エコーで見えない小さな再発。治療法は?

回答者・石井 浩
がん研有明病院消化器内科 ペプチドワクチン療法担当副部長
発行:2014年2月
更新:2014年5月

  

67歳の母は、40歳代のころにC型肝炎に感染。2年前に肝臓にがんが見つかり、外科手術で切除しました。ところが2カ月前、肝臓に2つの肝腫瘤が見つかりました。1つの肝腫瘤は、大きさが1㎝の再発、もう1つは、数㎜で再発の疑いがあると説明されています。

前者はラジオ波焼灼療法で治療し、後者は経過観察がとられています。このまま経過観察していて大丈夫なのでしょうか。大きくなるのではないかと心配です。

(42歳 男性 香川県)

まだ治療する段階ではない

がん研有明病院消化器内科 ペプチドワクチン療法担当副部長の石井 浩さん

まず、2つの肝腫瘤ですが、ご相談者の場合、その原因は2種類想定されます。1つは2年前に切除した肝細胞がんからの転移再発、もう1つは2年前のがんとは全く別の新しい肝細胞がんの発生です。前者が狭義の再発で、後者は多中心性発生といいますが、区別はなかなか難しいので、両者を併せて(広義の)再発と呼ばれます。
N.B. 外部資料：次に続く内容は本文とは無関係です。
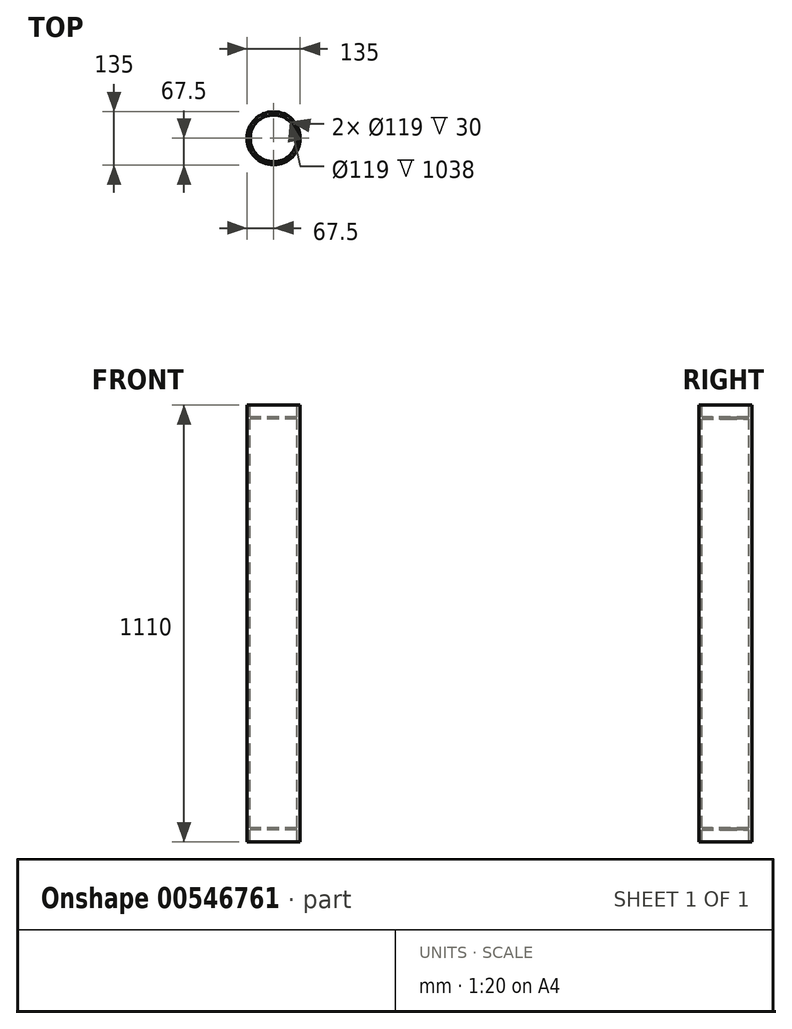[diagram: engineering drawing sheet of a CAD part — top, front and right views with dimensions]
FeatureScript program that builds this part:
annotation { "Feature Type Name" : "Feature", "Feature Type Description" : "" }
export const myFeature = defineFeature(function(context is Context, id is Id, definition is map)
    precondition{}
    {
        {
            var Q0;
            Q0=qCreatedBy(makeId("Front.planeOp"),FACE);
            var sketch = newSketch(context, id + "F0", { "sketchPlane" : qUnion([Q0])});
            skLineSegment(sketch, "E0", {"start": v(0, 672.07) * mm, "end": v(0, -680.1) * mm, "construction": true});
            skLineSegment(sketch, "E1", {"start": v(67.5, 555) * mm, "end": v(67.5, -555) * mm});
            skLineSegment(sketch, "E2", {"start": v(59.5, 555) * mm, "end": v(59.5, 525) * mm});
            skLineSegment(sketch, "E3", {"start": v(59.5, 555) * mm, "end": v(67.5, 555) * mm});
            skLineSegment(sketch, "E4.0", {"start": v(0, 525) * mm, "end": v(59.5, 525) * mm});
            skLineSegment(sketch, "E5", {"start": v(67.5, -555) * mm, "end": v(59.5, -555) * mm});
            skLineSegment(sketch, "E6.0", {"start": v(59.5, -525) * mm, "end": v(0, -525) * mm});
            skLineSegment(sketch, "E7.0", {"start": v(0, 519) * mm, "end": v(59.5, 519) * mm});
            skLineSegment(sketch, "E8.0", {"start": v(59.5, -519) * mm, "end": v(0, -519) * mm});
            skLineSegment(sketch, "E9.trimOffspring", {"start": v(59.5, -525) * mm, "end": v(59.5, -555) * mm});
            skPoint(sketch, "E10.orphan", {"position": v(0, 555) * mm});
            skLineSegment(sketch, "E11.trimOffspring", {"start": v(59.5, 519) * mm, "end": v(59.5, -519) * mm});
            skLineSegment(sketch, "E12", {"start": v(0, 525) * mm, "end": v(0, 519) * mm});
            skLineSegment(sketch, "E13", {"start": v(0, -519) * mm, "end": v(0, -525) * mm});
            skSolve(sketch);
        }
        {
            var Q0;
            Q0=makeQuery(id+"F0.imprint","IMPRINT",FACE,{"disambiguationData":[TD([[makeQuery(id+"F0.imprint","IMPRINT",EDGE,{"derivedFrom":sQuery(id+"F0.wireOp",EDGE,"E1")}),-1.0]])]});
            var Q1;
            Q1=sQuery(id+"F0.wireOp",EDGE,"E0");
            revolve(context, id + "F1", {"entities" : qUnion([Q0]), "axis" : qUnion([Q1]), "revolveType" : RevolveType.FULL});
        }
    });
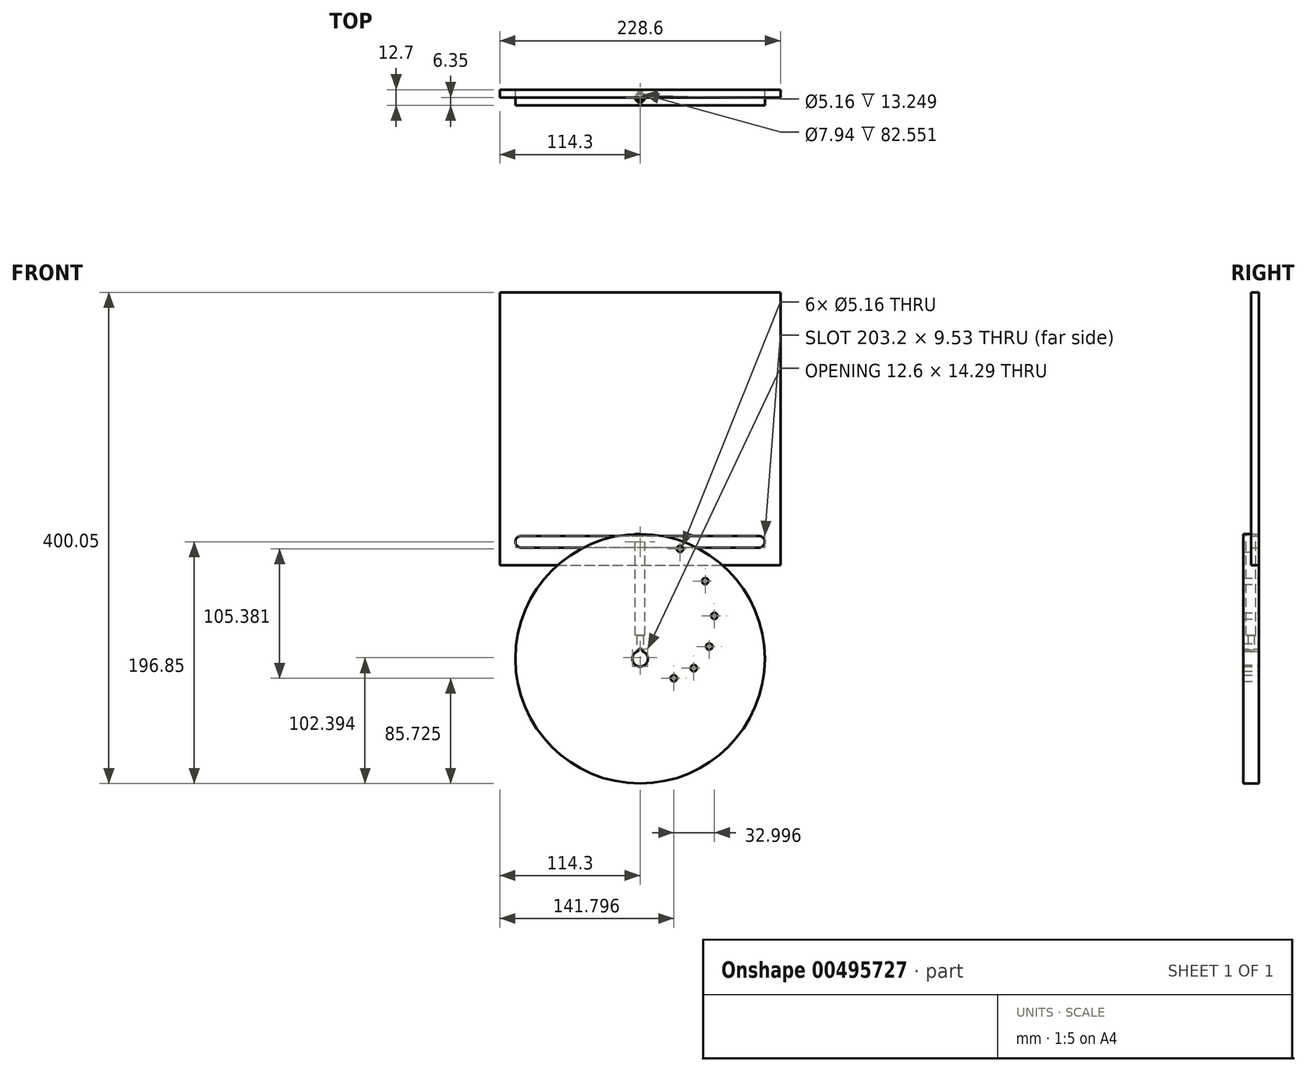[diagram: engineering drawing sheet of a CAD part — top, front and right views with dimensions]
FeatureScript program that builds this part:
annotation { "Feature Type Name" : "Feature", "Feature Type Description" : "" }
export const myFeature = defineFeature(function(context is Context, id is Id, definition is map)
    precondition{}
    {
        {
            var Q0;
            Q0=qCreatedBy(makeId("Front.planeOp"),FACE);
            var sketch = newSketch(context, id + "F0", { "sketchPlane" : qUnion([Q0])});
            skCircle(sketch, "E0", {"center": v(0, 0) * mm, "radius": 101.6 * mm});
            skCircle(sketch, "E1", {"center": v(0, 0) * mm, "radius": 6.35 * mm});
            skSolve(sketch);
        }
        {
            var Q0;
            Q0 = qSketchRegion(id + "F0", true);
            extrude(context, id + "F1", {"entities" : qUnion([Q0]), "depth" : 12.7 * mm});
        }
        {
            var Q0;
            Q0=qCreatedBy(makeId("Front.planeOp"),FACE);
            var sketch = newSketch(context, id + "F2", { "sketchPlane" : qUnion([Q0])});
            skLineSegment(sketch, "E2.bottom", {"start": v(-1.59, 7.94) * mm, "end": v(1.59, 7.94) * mm});
            skLineSegment(sketch, "E2.top", {"start": v(-1.59, 4.76) * mm, "end": v(1.59, 4.76) * mm});
            skLineSegment(sketch, "E2.left", {"start": v(-1.59, 7.94) * mm, "end": v(-1.59, 4.76) * mm});
            skLineSegment(sketch, "E2.right", {"start": v(1.59, 7.94) * mm, "end": v(1.59, 4.76) * mm});
            skLineSegment(sketch, "E3", {"start": v(-1.59, 7.94) * mm, "end": v(1.59, 4.76) * mm, "construction": true});
            skPoint(sketch, "E4", {"position": v(0, 6.35) * mm});
            skLineSegment(sketch, "E5", {"start": v(0, 0) * mm, "end": v(0, 9.4) * mm, "construction": true});
            skSolve(sketch);
        }
        {
            var Q0;
            Q0 = qSketchRegion(id + "F2", true);
            extrude(context, id + "F3", {"entities" : qUnion([Q0]), "operationType" : NewBodyOperationType.REMOVE, "endBound" : BoundingType.THROUGH_ALL, "depth" : 25.4 * mm});
        }
        {
            var Q0;
            Q0=qCreatedBy(makeId("Front.planeOp"),FACE);
            var sketch = newSketch(context, id + "F4", { "sketchPlane" : qUnion([Q0])});
            skCircle(sketch, "E6", {"center": v(0, 0) * mm, "radius": 95.25 * mm, "construction": true});
            skCircle(sketch, "E7", {"center": v(0, 0) * mm, "radius": 82.55 * mm, "construction": true});
            skCircle(sketch, "E8", {"center": v(0, 0) * mm, "radius": 69.85 * mm, "construction": true});
            skCircle(sketch, "E9", {"center": v(0, 0) * mm, "radius": 57.15 * mm, "construction": true});
            skCircle(sketch, "E10", {"center": v(0, 0) * mm, "radius": 44.45 * mm, "construction": true});
            skCircle(sketch, "E11", {"center": v(0, 0) * mm, "radius": 31.75 * mm, "construction": true});
            skLineSegment(sketch, "E12", {"start": v(0, 0) * mm, "end": v(29.62, 81.37) * mm, "construction": true});
            skLineSegment(sketch, "E13", {"start": v(0, 0) * mm, "end": v(57.17, 68.13) * mm, "construction": true});
            skLineSegment(sketch, "E14", {"start": v(73.08, 42.2) * mm, "end": v(0, 0) * mm, "construction": true});
            skLineSegment(sketch, "E15", {"start": v(0, 0) * mm, "end": v(83.4, 14.7) * mm, "construction": true});
            skLineSegment(sketch, "E16", {"start": v(86.7, -15.29) * mm, "end": v(0, 0) * mm, "construction": true});
            skLineSegment(sketch, "E17", {"start": v(0, 0) * mm, "end": v(78.6, -45.38) * mm, "construction": true});
            skCircle(sketch, "E18", {"center": v(32.58, 89.5) * mm, "radius": 2.58 * mm});
            skCircle(sketch, "E19", {"center": v(53.06, 63.24) * mm, "radius": 2.58 * mm});
            skCircle(sketch, "E20", {"center": v(60.5, 34.93) * mm, "radius": 2.58 * mm});
            skCircle(sketch, "E21", {"center": v(56.28, 9.92) * mm, "radius": 2.58 * mm});
            skCircle(sketch, "E22", {"center": v(43.77, -7.72) * mm, "radius": 2.58 * mm});
            skCircle(sketch, "E23", {"center": v(27.5, -15.87) * mm, "radius": 2.58 * mm});
            skLineSegment(sketch, "E24", {"start": v(0, 0) * mm, "end": v(0, 90.24) * mm, "construction": true});
            skSolve(sketch);
        }
        {
            var Q0;
            Q0 = qSketchRegion(id + "F4", true);
            extrude(context, id + "F5", {"entities" : qUnion([Q0]), "operationType" : NewBodyOperationType.REMOVE, "endBound" : BoundingType.UP_TO_NEXT, "depth" : 25.4 * mm});
        }
        {
            var Q0;
            Q0=qCreatedBy(makeId("Top.planeOp"),FACE);
            var sketch = newSketch(context, id + "F6", { "sketchPlane" : qUnion([Q0])});
            skLineSegment(sketch, "E25.0", {"start": v(101.6, -12.7) * mm, "end": v(-101.6, -12.7) * mm, "construction": true});
            skLineSegment(sketch, "E26", {"start": v(0, 0) * mm, "end": v(0, -12.7) * mm, "construction": true});
            skCircle(sketch, "E27", {"center": v(0, -6.35) * mm, "radius": 2.58 * mm});
            skSolve(sketch);
        }
        {
            var Q0;
            Q0 = qSketchRegion(id + "F6", true);
            extrude(context, id + "F7", {"entities" : qUnion([Q0]), "operationType" : NewBodyOperationType.REMOVE, "depth" : 25.4 * mm});
        }
        {
            var Q0;
            Q0=qCreatedBy(makeId("Top.planeOp"),FACE);
            cPlane(context, id + "F8", {"entities" : qUnion([Q0]), "cplaneType" : CPlaneType.OFFSET, "offset" : 152.4 * mm, "width" : 152.4 * mm, "height" : 152.4 * mm});
        }
        {
            var Q0;
            Q0=qCreatedBy(id+"F8.planeOp",FACE);
            var sketch = newSketch(context, id + "F9", { "sketchPlane" : qUnion([Q0])});
            skLineSegment(sketch, "E28.0", {"start": v(101.6, -12.7) * mm, "end": v(-101.6, -12.7) * mm, "construction": true});
            skLineSegment(sketch, "E29", {"start": v(0, 0) * mm, "end": v(0, -12.7) * mm, "construction": true});
            skCircle(sketch, "E30", {"center": v(0, -6.35) * mm, "radius": 3.97 * mm});
            skSolve(sketch);
        }
        {
            var Q0;
            Q0 = qSketchRegion(id + "F9", true);
            extrude(context, id + "F10", {"entities" : qUnion([Q0]), "operationType" : NewBodyOperationType.REMOVE, "oppositeDirection" : true, "depth" : 133.35 * mm});
        }
        {
            var Q0;
            Q0=qCreatedBy(makeId("Front.planeOp"),FACE);
            var sketch = newSketch(context, id + "F11", { "sketchPlane" : qUnion([Q0])});
            skCircle(sketch, "E31.0", {"center": v(0, 0) * mm, "radius": 101.6 * mm, "construction": true});
            skCircle(sketch, "E32", {"center": v(0, 0) * mm, "radius": 95.25 * mm, "construction": true});
            skCircle(sketch, "E33.0", {"center": v(32.58, 89.5) * mm, "radius": 2.58 * mm, "construction": true});
            skLineSegment(sketch, "E34", {"start": v(-176.1, 95.25) * mm, "end": v(199, 95.25) * mm, "construction": true});
            skLineSegment(sketch, "E35", {"start": v(-101.6, 0) * mm, "end": v(-101.6, 219.38) * mm, "construction": true});
            skLineSegment(sketch, "E36", {"start": v(101.6, 0) * mm, "end": v(101.6, 212.64) * mm, "construction": true});
            skArc(sketch, "E37", {"start": v(96.84, 90.49) * mm, "mid": v(101.6, 95.25) * mm, "end": v(96.84, 100.01) * mm});
            skArc(sketch, "E38", {"start": v(-96.84, 100.01) * mm, "mid": v(-101.6, 95.25) * mm, "end": v(-96.84, 90.49) * mm});
            skLineSegment(sketch, "E39", {"start": v(-96.84, 100.01) * mm, "end": v(96.84, 100.01) * mm});
            skLineSegment(sketch, "E40", {"start": v(96.84, 90.49) * mm, "end": v(-96.84, 90.49) * mm});
            skLineSegment(sketch, "E41.bottom", {"start": v(-114.3, 298.45) * mm, "end": v(114.3, 298.45) * mm});
            skLineSegment(sketch, "E41.top", {"start": v(-114.3, 76.2) * mm, "end": v(114.3, 76.2) * mm});
            skLineSegment(sketch, "E41.left", {"start": v(-114.3, 298.45) * mm, "end": v(-114.3, 76.2) * mm});
            skLineSegment(sketch, "E41.right", {"start": v(114.3, 298.45) * mm, "end": v(114.3, 76.2) * mm});
            skSolve(sketch);
        }
        {
            var Q0;
            Q0 = qSketchRegion(id + "F11", true);
            extrude(context, id + "F12", {"entities" : qUnion([Q0]), "depth" : 6.35 * mm});
        }
    });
狭義の再発(転移)の場合は進行が比較的速く、また画像で見えない小さな転移がほかにもあるかもしれないため、2つまとめて血管塞栓化学療法が推奨されることが多いと思います。一方、多中心発生の新たな発がんの場合は、ミリレベルの肝腫瘤は前がん病変である可能性も十分に考えられます。

この方の治療のように、まずは画像で肝細胞がんが確実と考えられる腫瘤をラジオ波焼灼療法で処置し、ミリレベルの肝腫瘤のほうは様子をみるというのは、極めて妥当な判断だと思います。小さな前がん病変の肝腫瘤は、経過観察中に消失してしまうこともありますし、本当のがんに成長するまで数年かかることもあります。少し大きくなったとしても、1㎝のときの治療成績は2㎝のときと変わりありません。

肝細胞がんはとても再発しやすいがんです。そして、肝細胞がん治療はいずれも肝臓に負担をかけ、体力を落とす可能性があります。生涯つきあっていく病気になりますので、焦らずじっくり観察し、機が熟したときにより効果的な治療が受けられるよう、主治医とよく相談しましょう。